Washington voters passed Initiative 594, which expanded background checks to private sales like some of those found online or at gun shows. The vote, in part, was an acknowledgment that states with strong gun laws see far fewer gun deaths than those with weak gun laws. The Center for Gun Responsibility, the organization that I lead, is hard at work finding and implementing the most effective programs and policies that prevent the harms from gun violence. Here’s what we’re working on:
• Supporting original research into what motivates and enables violent people to take lives
• Funding new programs that provide tools and data to directly benefit community well-being, such as those recently passed in Seattle
• Advocating for evidence-based laws, such as “extreme-risk protection orders,” which help keep guns out of irresponsible hands
• Providing public education on how gun violence must be treated as a public-health crisis and focusing on past violence as the best predictor of future violence
• Building alliances and partnerships between groups, from gun-owners to law enforcement, which believe in gun responsibility
The demand for strong gun laws is shared by Americans of all walks of life. The enormity of our gun-violence crisis demands that we leave behind old biases and unproductive conflicts.

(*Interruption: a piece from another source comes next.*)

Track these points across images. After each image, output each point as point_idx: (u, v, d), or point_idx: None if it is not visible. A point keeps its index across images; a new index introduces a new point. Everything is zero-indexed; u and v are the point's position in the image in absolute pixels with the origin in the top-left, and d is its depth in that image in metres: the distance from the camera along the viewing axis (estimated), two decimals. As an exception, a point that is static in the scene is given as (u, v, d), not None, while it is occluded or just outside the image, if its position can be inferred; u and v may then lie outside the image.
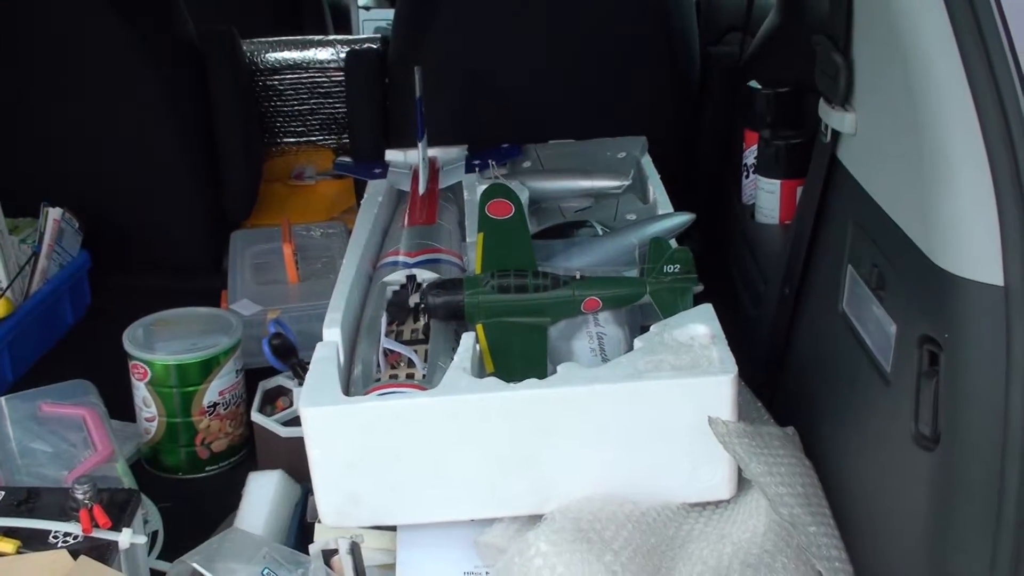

Take our law-enforcement community. The reality is that law enforcement is helping to identify policies that measurably reduce firearm deaths and injuries. The role of the Center for Gun Responsibility is to develop these kinds of partnerships so that our collective energy, and our best minds, are focused on finding meaningful solutions.
Our task will not be easy. The path ahead will involve honest and often uncomfortable conversations about violence, inequality, mental health and more. Special interests will attempt to convince us that we are powerless to take action to make our communities safer.
Change begins by creating the space for meaningful progress on innovative policy and research with a single goal: to bend the needle on gun violence and save lives.
Washington state will again be a model for the nation on confronting the cycle of gun violence. Our movement has achieved so much in so little time. I hope you will join us as we focus on the questions of public and mental health, suicide prevention, law, violence and equality that lie at the heart of gun violence in our country.